Column
The single word that meant so much
Dr Chris Hogan reflects on this week’s national apology to victims and survivors of institutional child sexual abuse.
When I was asked about the apology to the victims of institutional childhood sexual abuse, I became intensely emotional.
So many images, stories and people flooded into my mind. I was exhausted.
Then Winston Churchill’s words rang in my ears: ‘It is not the end or the beginning of the end, but it is at least the end of the beginning.’
I could not bear to actually watch the announcement but, even before I read the text of the speech, I knew that there would be a word, a single word that would mean so much: Apology.
At last, at long last, it was finally starting.
Then I saw the faces of those for whom it was too late. The dead and those who feel there are things worse than death and live in a twilight hell.
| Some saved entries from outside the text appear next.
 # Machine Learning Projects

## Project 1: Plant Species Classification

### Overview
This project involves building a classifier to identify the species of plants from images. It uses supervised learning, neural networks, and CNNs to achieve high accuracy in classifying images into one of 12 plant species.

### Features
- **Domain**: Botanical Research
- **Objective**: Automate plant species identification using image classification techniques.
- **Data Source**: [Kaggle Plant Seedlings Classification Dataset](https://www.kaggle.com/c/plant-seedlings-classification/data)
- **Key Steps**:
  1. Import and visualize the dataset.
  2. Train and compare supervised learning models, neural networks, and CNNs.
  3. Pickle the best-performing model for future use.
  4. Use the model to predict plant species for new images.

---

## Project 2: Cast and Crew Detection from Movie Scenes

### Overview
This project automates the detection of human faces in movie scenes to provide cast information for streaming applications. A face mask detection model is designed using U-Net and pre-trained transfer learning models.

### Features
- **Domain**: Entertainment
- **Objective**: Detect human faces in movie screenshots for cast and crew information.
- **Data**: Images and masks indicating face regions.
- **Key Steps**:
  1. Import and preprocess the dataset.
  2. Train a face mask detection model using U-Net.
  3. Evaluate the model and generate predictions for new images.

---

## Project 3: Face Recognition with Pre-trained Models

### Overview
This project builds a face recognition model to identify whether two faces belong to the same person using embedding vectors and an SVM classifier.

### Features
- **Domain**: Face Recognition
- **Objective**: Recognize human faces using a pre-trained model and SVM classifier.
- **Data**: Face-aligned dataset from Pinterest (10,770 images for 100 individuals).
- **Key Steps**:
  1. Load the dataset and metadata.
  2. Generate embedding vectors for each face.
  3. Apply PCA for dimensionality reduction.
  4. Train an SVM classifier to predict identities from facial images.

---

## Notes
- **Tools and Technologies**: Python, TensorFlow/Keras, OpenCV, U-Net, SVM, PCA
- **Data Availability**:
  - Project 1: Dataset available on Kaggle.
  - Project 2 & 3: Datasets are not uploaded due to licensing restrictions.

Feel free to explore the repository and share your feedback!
If you would seek the best and bravest of us, look at those who have survived the tortured terror of sensual greed, extreme abuse, exploitation and destruction – and yet live a life.
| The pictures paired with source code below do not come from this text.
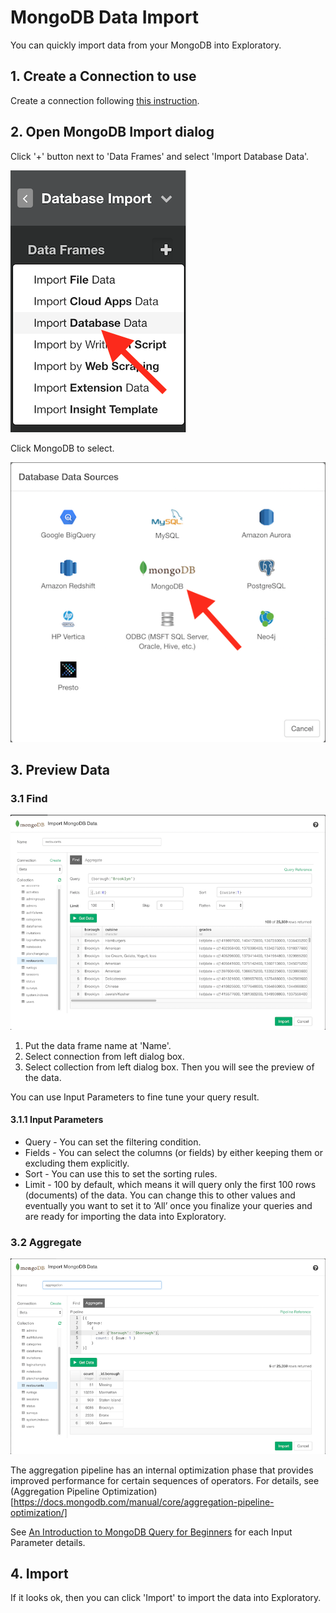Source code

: # MongoDB Data Import

You can quickly import data from your MongoDB into Exploratory.

## 1. Create a Connection to use

Create a connection following [this instruction](connection.html).

## 2. Open MongoDB Import dialog

Click '+' button next to 'Data Frames' and select 'Import Database Data'.

![](images/import-database-data.png)

Click MongoDB to select.

![](images/select-mongo.png)

## 3. Preview Data

### 3.1 Find

![](images/import-mongo-dialog.png)

1. Put the data frame name at 'Name'.
2. Select connection from left dialog box.
3. Select collection from left dialog box. Then you will see the preview of the data. 

You can use Input Parameters to fine tune your query result.

#### 3.1.1 Input Parameters

* Query - You can set the filtering condition.
* Fields - You can select the columns (or fields) by either keeping them or excluding them explicitly.
* Sort - You can use this to set the sorting rules.
* Limit - 100 by default, which means it will query only the first 100 rows (documents) of the data. You can change this to other values and eventually you want to set it to ‘All’ once you finalize your queries and are ready for importing the data into Exploratory.

### 3.2 Aggregate

![](images/import-mongo-agg-dialog.png)

The aggregation pipeline has an internal optimization phase that provides improved performance for certain sequences of operators. For details, see (Aggregation Pipeline Optimization)[https://docs.mongodb.com/manual/core/aggregation-pipeline-optimization/]

See [An Introduction to MongoDB Query for Beginners](https://blog.exploratory.io/an-introduction-to-mongodb-query-for-beginners-bd463319aa4c) for each Input Parameter details.

## 4. Import


If it looks ok, then you can click 'Import' to import the data into Exploratory.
Much has been damaged in their lives: their capacity to trust, their capacity to concentrate, their faith in their ability to love.
I feel that calling it childhood sexual abuse is a most inadequate and misleading label. It somehow diverts attention from the extreme sadism they experienced.
Hopefully, this apology will make the community finally realise the severity of the survivors’ suffering and how long it has affected them. And how it affects them still.
Hopefully, we the community can atone for what we did not do:
- We did not protect them
- We did not believe them
- We did not help them
- We did not and do not appreciate how hard it was, and is, for them
We were so horrified – or threatened – by even the weakest description of their suffering that we went into denial: ‘It cannot have been that bad’, ‘But the offenders were good people’.
I remember an old schoolmate, a survivor, who once told me, ‘There are too many words. I cannot read them all or cope with them all’.
These words – and this apology – are just a start.
Actions and deeds are much more convincing.